To make this long ass story a little shorter, I had a very short relationship with this girl. At the time, June didn’t mind if I messed around with other girls along as I was open and followed rules in place. Apparently I did not want June to know about this girl and “loved her” according to B. I truly do not remember any of this. I do not have any recollection at all. Except one thing. The summer after senior year I was homeless and Ray and I were staying in a motel. I had a girl over and we all did a shit ton of shrooms. I could not sleep but the girl next to me was slumpt, so I took to closed eye hallucinations as entertainment. One stuck with me however. It was a very vivid memory of laying next to a different girl that I did not recognize. In the vision or whatever you’d call it, I knew that this was an ex girlfriend of mine. When I sobered up, I pondered on this for a while but came to no conclusions, until now. My only memory of this relationship was through that shroom trip. I did not know it at the time 5 years ago of course.

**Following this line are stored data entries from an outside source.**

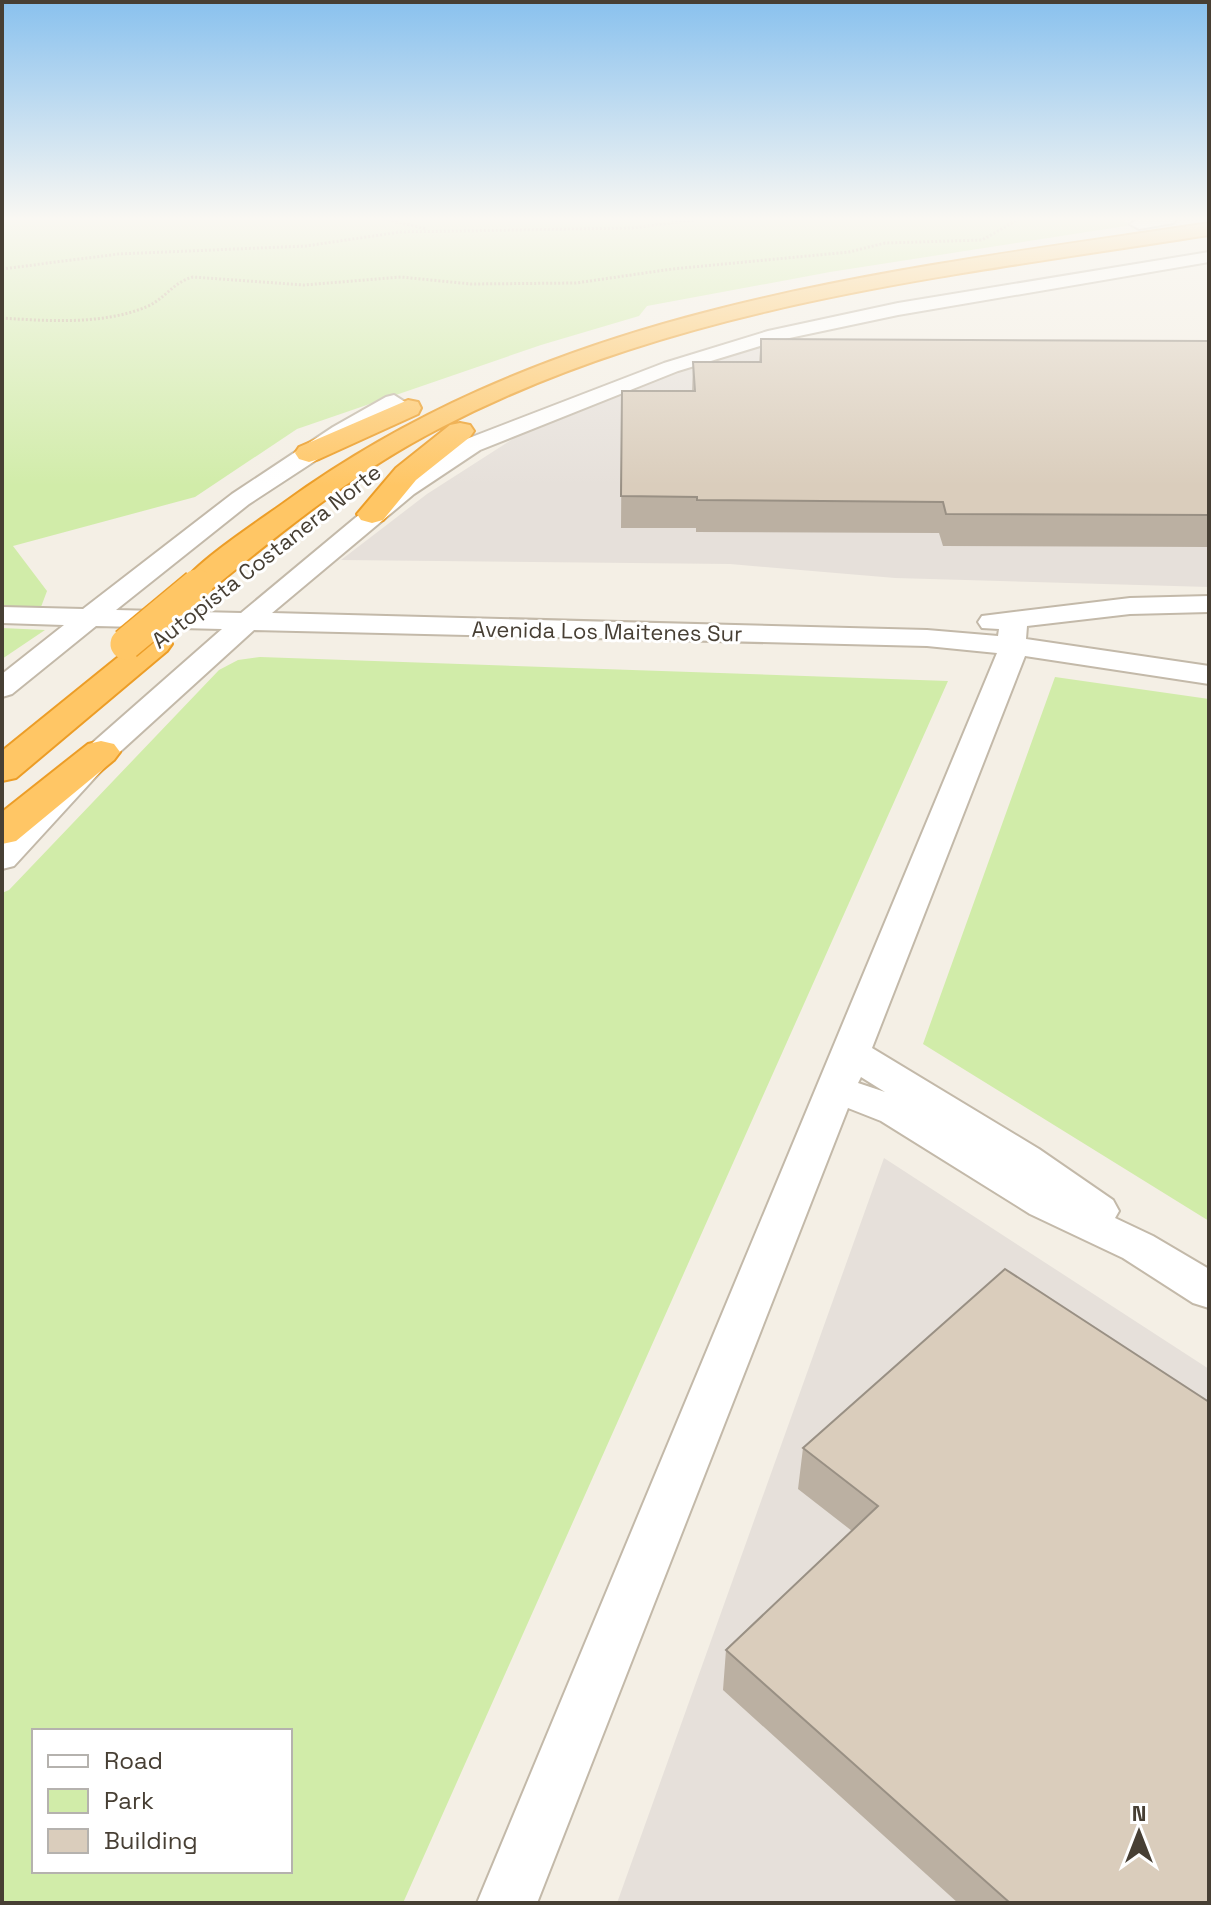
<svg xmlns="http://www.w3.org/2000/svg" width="1211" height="1905" viewBox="0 0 1211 1905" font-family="'Space Grotesk',sans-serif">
<rect width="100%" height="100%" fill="#f4efe5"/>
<path fill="#e6e0da" d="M 796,339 L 1209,344 L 1209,587 L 895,578 L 730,564 L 341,560 L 427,494 L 525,431 L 640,382 L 725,355 Z
M 884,1158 L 1209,1369 L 1209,1903 L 617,1903 Z"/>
<path fill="#d1eca9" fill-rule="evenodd" d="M 2,219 L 1119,219 L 1132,225 L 830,272 L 647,306 L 639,316 L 541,345 L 297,429 L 195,497 L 13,546 L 47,591 L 41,607 L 2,609 Z
M 2,628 L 45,630 L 2,659 Z
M 260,657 L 948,681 L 403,1903 L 2,1903 L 2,893 L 9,890 L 219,670 L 238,660 ZM 34,1731 L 290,1731 L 290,1871 L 34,1871 Z
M 1055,677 L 1209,699 L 1209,1221 L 923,1044 Z"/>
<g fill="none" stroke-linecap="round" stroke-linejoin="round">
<g stroke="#c3b9a9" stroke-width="4">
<path id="minor" d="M 1138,219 L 1176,219 L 1173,223 L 1139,229 L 1130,224 Z
M 1209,252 L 1209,262 L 898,315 L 780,340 L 678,371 L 480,450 L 414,494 L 272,613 L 927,630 L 998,636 L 999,629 L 982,628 L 978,622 L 982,616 L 1130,598 L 1209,596 L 1209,612 L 1130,614 L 1027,626 L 1026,639 L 1209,666 L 1209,684 L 1025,656 L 872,1048 L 1039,1149 L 1113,1200 L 1119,1211 L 1115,1218 L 1153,1236 L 1209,1269 L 1209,1308 L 1193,1303 L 1123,1258 L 1030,1214 L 881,1121 L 848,1108 L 537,1903 L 477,1903 L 997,653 L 927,646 L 254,630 L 112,759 L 14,866 L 2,869 L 2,839 L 90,745 L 222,629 L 96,626 L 12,694 L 2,697 L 2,674 L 64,625 L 2,623 L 2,607 L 83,609 L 232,494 L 333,427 L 386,397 L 394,395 L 405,402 L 249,504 L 116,610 L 241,613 L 396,484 L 464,440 L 664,363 L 768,331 L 898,303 ZM 861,1077 L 885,1092 L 858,1083 Z"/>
</g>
<g stroke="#ec9d27" stroke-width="4">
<path id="highway" d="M 1209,223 L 1209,235 C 948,276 677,304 440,428 C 356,471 281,532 208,592 L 197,595 L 186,592 L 181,585 C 197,561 259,521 285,502 C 558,304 885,272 1209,223 Z
M 408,400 L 418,402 L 421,408 L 418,414 L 319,459 L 309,462 L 299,459 L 295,453 L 299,447 Z
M 460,423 L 470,425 L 474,431 L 470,437 L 416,480 L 383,520 L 372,523 L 361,520 L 357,514 L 396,468 L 450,425 Z
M 155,634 L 167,637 L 172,644 L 167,651 L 16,778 L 2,781 L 2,751 L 143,637 Z
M 101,741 L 114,744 L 120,752 L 114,760 L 16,841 L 2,844 L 2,812 L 88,744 Z"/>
</g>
<path stroke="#c4b296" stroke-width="3" stroke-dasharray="2 2" stroke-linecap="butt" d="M 384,219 L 427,229
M 2,269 L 118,254 L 306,246 L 400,232 L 632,228 L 703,219
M 2,318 C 48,321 102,325 146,307 C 164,300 173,282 193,277 L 304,285 L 401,277 L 471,284 L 576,283 L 672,269 L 849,252 L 885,243 L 982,240 L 1019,219"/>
<use href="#minor" fill="#fff" fill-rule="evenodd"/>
<use href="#highway" fill="#ffc665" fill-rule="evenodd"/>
<g stroke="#ec9d27" stroke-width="34" stroke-linecap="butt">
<path id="highway-bridge" d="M 126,644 L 197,585"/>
</g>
<use href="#highway-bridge" stroke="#ffc665" stroke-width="31"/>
</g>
<path fill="#bbb0a2" d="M 761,339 L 1209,341 L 1209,547 L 943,546 L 939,533 L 696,532 L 696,528 L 621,528 L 622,391 L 692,391 L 693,362 L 759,362 Z
M 1005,1269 L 1209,1903 L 958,1903 L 723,1690 L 726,1650 L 852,1531 L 798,1489 L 803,1448 Z"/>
<path fill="#dacdbc" stroke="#999084" stroke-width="2" d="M 761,339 L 1209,341 L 1209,515 L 946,514 L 943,502 L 697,500 L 697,497 L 621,496 L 622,391 L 695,391 L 693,362 L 761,362 Z
M 1005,1269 L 1209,1402 L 1209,1903 L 1010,1903 L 726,1650 L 878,1506 L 803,1448 Z"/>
<linearGradient id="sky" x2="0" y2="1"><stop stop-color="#89c1ee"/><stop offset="0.45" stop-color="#faf8f3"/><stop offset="1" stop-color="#faf8f3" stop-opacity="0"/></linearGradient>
<rect width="1211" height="486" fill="url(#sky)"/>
<g text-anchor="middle" stroke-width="6" stroke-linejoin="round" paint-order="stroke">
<g font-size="22" fill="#473f34" stroke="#fff">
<text transform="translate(266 556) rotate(-38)" y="8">Autopista Costanera Norte</text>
<text transform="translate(607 631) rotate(1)" y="8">Avenida Los Maitenes Sur</text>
</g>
</g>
<rect width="1211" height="1905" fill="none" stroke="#473f34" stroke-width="8"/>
<rect x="32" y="1729" width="260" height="144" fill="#ffffff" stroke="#b5b2ae" stroke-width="2"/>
<rect x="48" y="1755" width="40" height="12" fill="#ffffff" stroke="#b5b2ae" stroke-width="2"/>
<text x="104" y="1769" font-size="24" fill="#473f34">Road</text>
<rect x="48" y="1789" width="40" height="24" fill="#d1eca9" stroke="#b5b2ae" stroke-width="2"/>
<text x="104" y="1809" font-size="24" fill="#473f34">Park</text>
<rect x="48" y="1829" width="40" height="24" fill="#dacdbc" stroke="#b5b2ae" stroke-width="2"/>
<text x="104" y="1849" font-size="24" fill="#473f34">Building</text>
<g transform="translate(1139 1833)" stroke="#ffffff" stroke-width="6" paint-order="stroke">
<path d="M0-6L14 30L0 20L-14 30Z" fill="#473f34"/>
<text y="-12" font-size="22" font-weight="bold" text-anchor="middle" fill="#473f34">N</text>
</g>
</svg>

This has really been bothering me these last two days. How could I not remember an entire sexual relationship. And when thinking deeper, they mentioned the girl from my school as well that I left hickies. That had to have been a separate female. So we’re talking, at least one relationship and one, one-night stand, that I have no memory at all of. I am still with June, and am in a committed relationship, so I am not interested in reconnecting with this mystery female(s). I just so badly want to know who she is. 1% chance, but I could have gotten her pregnant for all I know. Ray and B do not remember her name, but Ray seems to think she had “some country sounding name” starting with a K. I really don’t know what I’m looking for here, but I can not find a similar experience posted, even though I am sure this has happened to at least a few people. I do not want to tell June as I did a good job covering my tracks and cannot find any evidence of this girl, plus I’ve had two phones since this time period. I do not want to start a potential fight over something I don’t even remember, basically gaslighting myself for her. I feel like I’m probably out of luck ever finding out who this is, so again, I am at a loss. How do I cope with this information? It’s oddly burning from within not knowing who this person is. I haven’t known my mom since I was a toddler and no one knows what happened to her, this is up there with the same desire for answers. I cannot explain it. I’m not really worried about the random from my school, but I’m not one for relationships, so not remembering the other girl is killing me. Very trippy.